Soupy Sales was a big favorite of mine and when he hosted Tonight during the months 'twixt Paar and Carson, I was allowed to stay up late and see him. He worked without pies or puppets, which was a tad disappointing.

When Carson started, my allegiance was over on Channel 5, which aired Steve Allen's syndicated talk show from 1962 to 1964. I couldn't watch it on nights preceding a school day but, when I was able to stay up late, I loved it. It was wild and utterly spontaneous. Leno and Letterman probably have more prepared for any given hour than Allen had for a whole week of 90-minute shows. When he went off, his syndication company tried offering stations, as a replacement, a talk show hosted by a San Diego TV personality named Regis Philbin. It didn't last long.

After Steve Allen, I started watching Carson and never stopped. Actually, at times, I didn't watch…I listened.

Still unable to stay up late most nights, I grew frustrated when Johnny would speak of something that had happened on a show I'd missed, and it sounded wonderful. No one had invented the VCR yet so I assembled a contraption that would have done Rube Goldberg proud.

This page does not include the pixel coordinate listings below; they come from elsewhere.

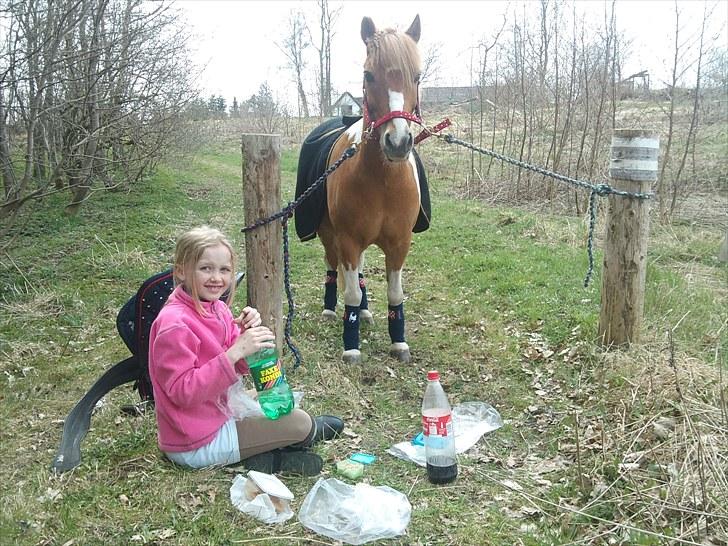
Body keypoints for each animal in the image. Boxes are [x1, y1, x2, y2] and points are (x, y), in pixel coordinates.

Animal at [318, 14, 424, 362]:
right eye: (368, 74)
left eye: (417, 76)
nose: (398, 142)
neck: (382, 183)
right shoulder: (348, 240)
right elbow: (350, 293)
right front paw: (351, 346)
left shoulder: (399, 244)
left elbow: (395, 293)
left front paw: (399, 342)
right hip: (329, 234)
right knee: (333, 266)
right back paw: (330, 310)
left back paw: (365, 312)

It involved taking my audio tape recorder — a clunky Webcor reel-to-reel model, soon replaced by a clunkier Sony — and hooking it to an FM radio that could receive TV sound. Then I connected that to a timer and I had a device that, every night while I lay sleeping, would turn itself on at 11:29, record Channel 4 for 95 minutes, then turn off. The next day, I was able to listen to the audio of the previous night's Tonight Show.

This was great, up to a point. The point was when something wholly visual would occur and the audience would howl with laughter at…??? Often, I could only guess. Still, it was better than nothing.

After graduating high school in '69, I was able to begin staying up late more often — any time I didn't have an early-morn class at U.C.L.A., which was way too often. But then there was another use for my invention: From 1969 to 1972, Dick Cavett hosted a very fine show on ABC opposite Carson.

Nights when I couldn't stay up 'til 1 AM, I had to pick which to tape. Back then, I think I liked Carson a wee bit better as a comedian but Cavett more often had guests I wanted to hear. Decisions, decisions. Whenever I could stay up late, I'd usually watch Carson and audio-tape Cavett, since the latter's show was less dependent on the host doing reactions to camera, attempting physical stunts or donning costumes.

I wish I'd saved some of those tapes. Better still, I wish someone would start The Talk Show Channel and run whatever old shows of Carson and Cavett (and others) have survived. Johnny controls many years of Tonight Show tapes and keeps looking for ways to market them. Unfortunately, they're usually edited down to just the comedy sketches or stand-up spots which are okay, but hardly the most interesting segments.

If nothing else, I'd love to see the old monologues. I'm not sure you could find a better chronicle of those years.